School Library Journal:
K-Gr 2 — The 13 words that are the basis for this sophisticated picture book are “bird,” “despondent,” “cake,” “dog,” “busy,” “convertible,” “goat,” “hat,” “haberdashery,” “scarlet,” “baby,” “panache,” and “mezzo-soprano.” Each word is listed at the top of the page spread where it is featured, and the story continues on. The despondent bird lives with the dog and the mezzo-soprano. The dog, in an effort to cheer up his friend, goes for a ride with the goat to the haberdashery to pick up a hat for the bird.
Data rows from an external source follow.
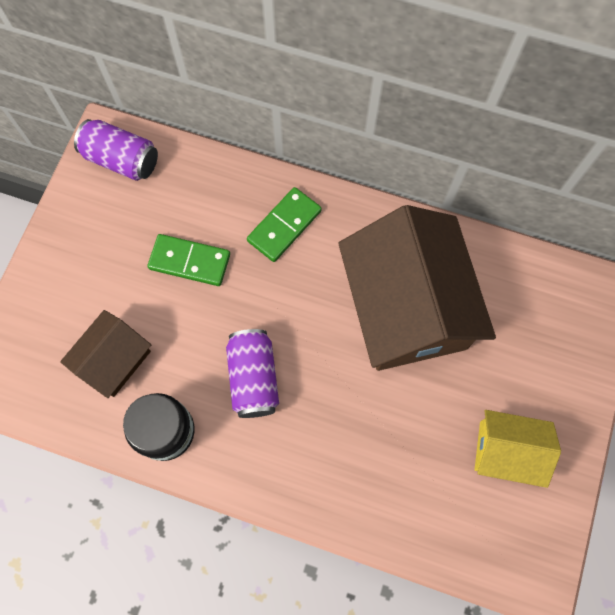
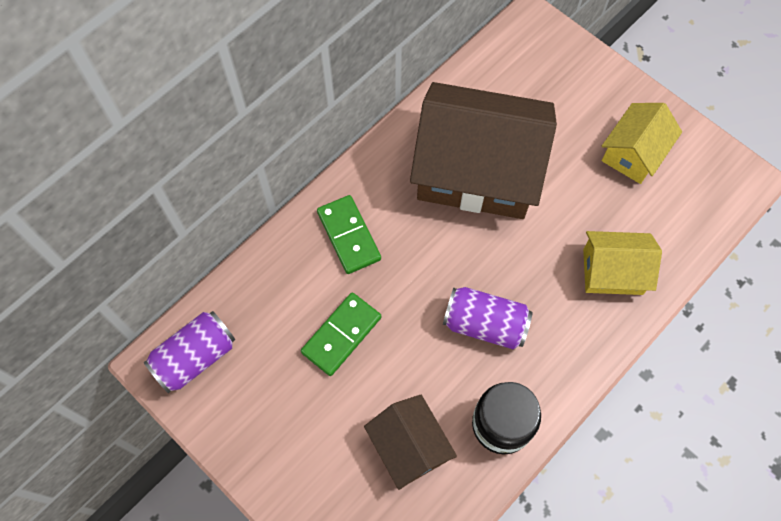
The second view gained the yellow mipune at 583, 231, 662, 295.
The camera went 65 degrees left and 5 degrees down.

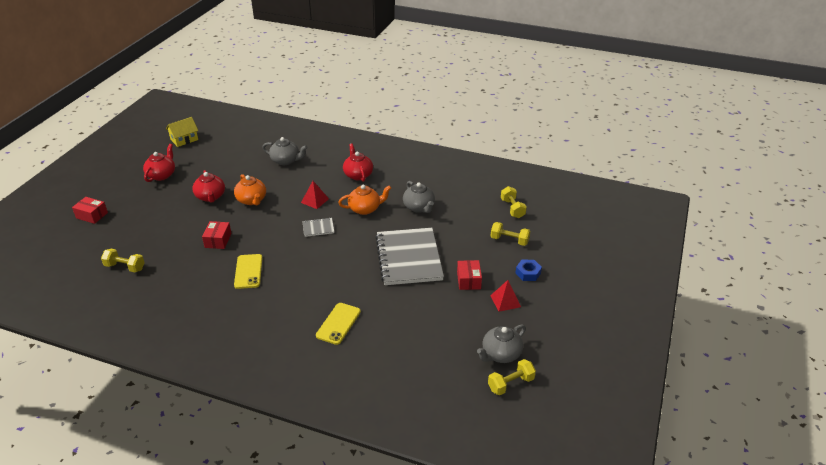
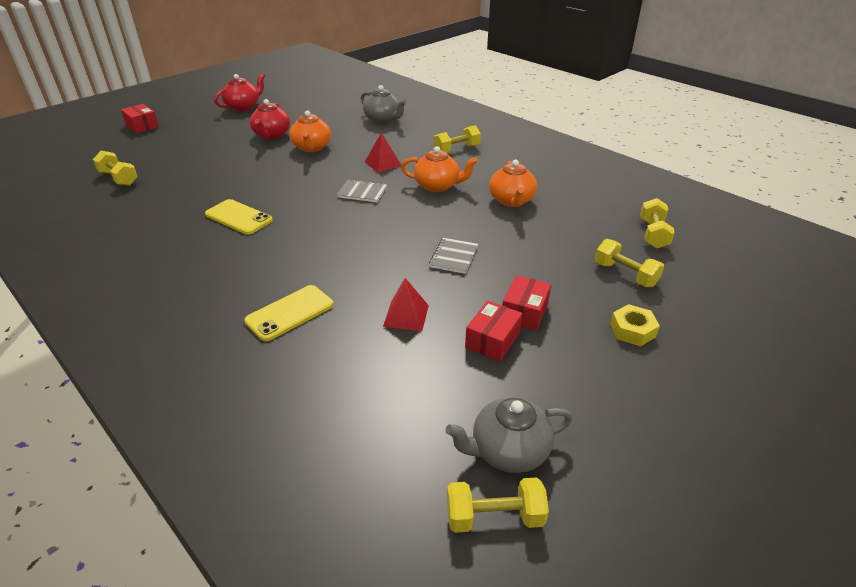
The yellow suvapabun at 234, 254, 262, 289 ended up facing another way, 75 degrees counterclockwise from before.
The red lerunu ended up elsewhere, having gone from 490, 280, 521, 312 to 383, 278, 429, 331.
The size of the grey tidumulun at 375, 228, 444, 285 changed by a factor of 0.42.
Where the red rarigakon stood at 343, 143, 373, 182, the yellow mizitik came to stand at 434, 125, 481, 152.
The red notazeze ended up elsewhere, having gone from 202, 221, 232, 249 to 465, 301, 523, 362.
What was the grey rarigakon at 403, 181, 435, 213 turned into the orange rarigakon at 489, 160, 537, 207.
What was the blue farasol at 516, 260, 542, 281 turned into the yellow farasol at 610, 304, 660, 346.
The second view lost the yellow mipune at 166, 117, 199, 147.
The camera went 25 degrees right and 0 degrees up.

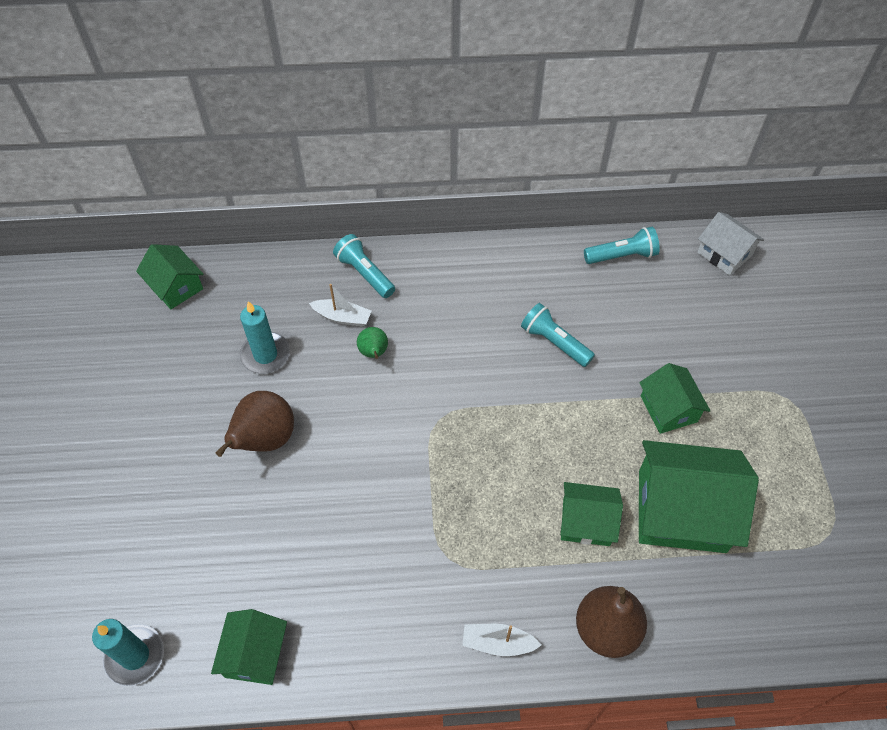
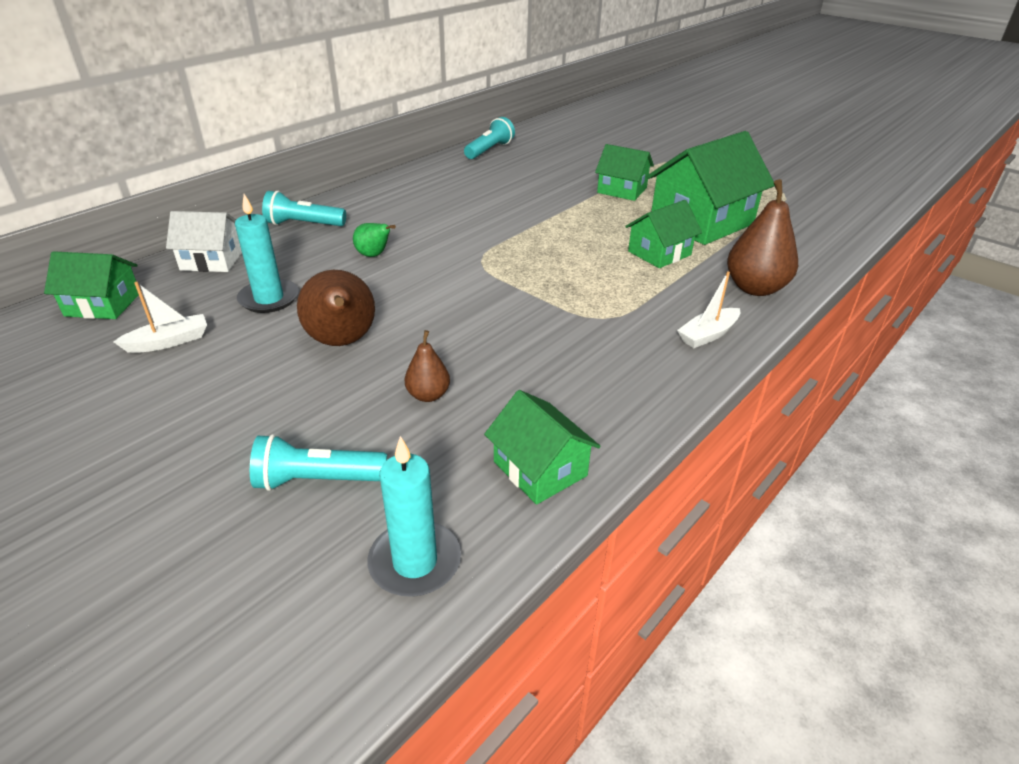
The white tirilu ended up elsewhere, having gone from 309, 284, 371, 327 to 113, 282, 207, 353.
The white mipune ended up elsewhere, having gone from 697, 212, 764, 276 to 166, 211, 242, 272.
The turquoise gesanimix ended up elsewhere, having gone from 521, 303, 595, 367 to 250, 434, 387, 491.
The second view gained the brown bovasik at 404, 330, 450, 402.
The camera went 45 degrees left and 20 degrees down.

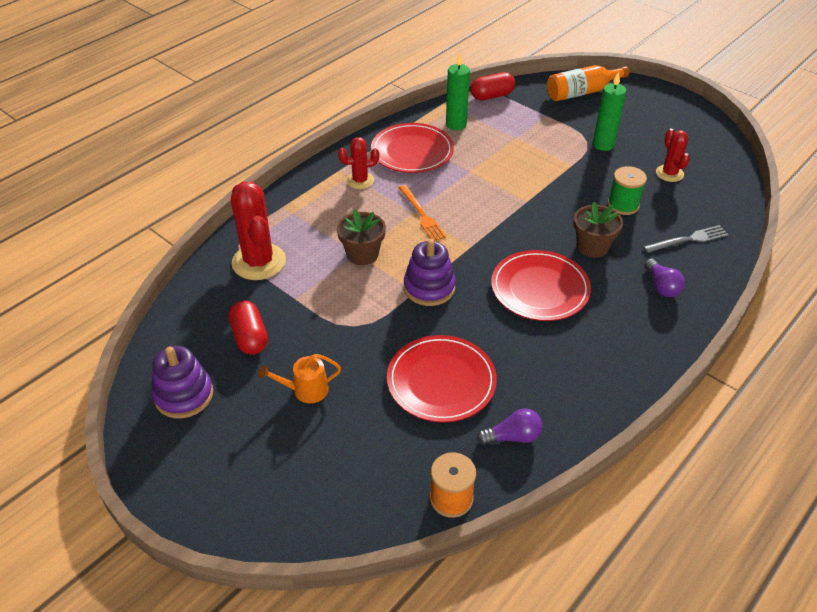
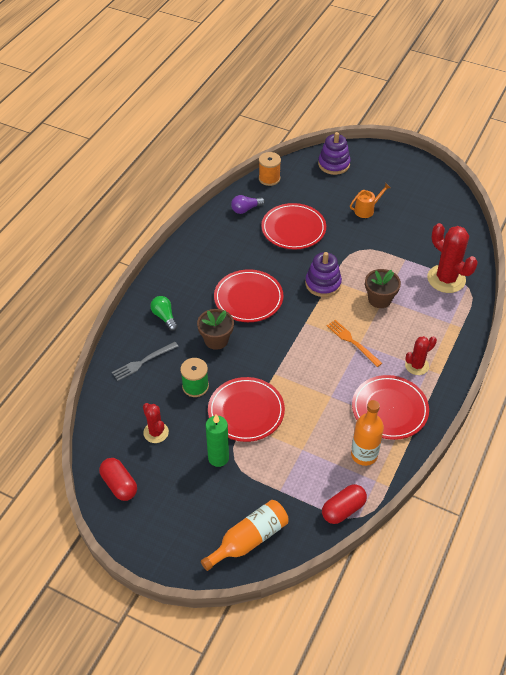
The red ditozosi ended up elsewhere, having gone from 228, 301, 268, 355 to 99, 458, 137, 501.
What was the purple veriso at 644, 258, 685, 297 turned into the green veriso at 150, 296, 178, 331.
The second view gained the red legemikak at 208, 377, 285, 442.
The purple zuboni ended up elsewhere, having gone from 152, 346, 213, 418 to 318, 132, 351, 175.
Where the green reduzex stood at 446, 53, 470, 130, the orange lepugex came to stand at 351, 400, 384, 466.
The camera went 165 degrees right and 5 degrees up.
Upon returning home with the gift, the dog tells the mezzo-soprano about their day, and she commences to sing out the plot of the book. While not standard picture-book fare, there are moments of silliness (the owner of the haberdashery is a baby) and joy (all kinds of cake). The artwork is trademark Kalman: playful, colorful, and filled with surprises. Best for one-on-one reading, 13 Words could also be used as a model for primary-grade children to write their own stories featuring a list of seemingly unrelated words.—Stacy Dillon, LREI, New York City –Stacy Dillon (Reviewed December 1, 2010) (School Library Journal, vol 56, issue 12, p89)
13 Words Lesson Ideas
Grade 4 question:
The characters in “13 Words” are from a rich and educated social class. What kinds of evidence or details might prove this claim?
Grade 5 question:
Create a profile of the bird in the story based on stated or implied information in the text.
Grade 6 question:
Some of the reviewers of “13 Words” claimed that Lemony Snicket’s book didn’t work as a picture book. Explain what might account for its failure.
Grade 7 question:
Watch the youtube trailer for the picture book, “13 Words” by Lemony Snicket at:
http://www.youtube.com/watch?v=VI1HZFrijeU and then read the book. Which presentation is more effective and why?
Grade 8 question:
At the end of “13 Words” the bird remains despondent. Why might the author’s decision to end the book with a sad bird, make the story more interesting than a more predictable happy ending?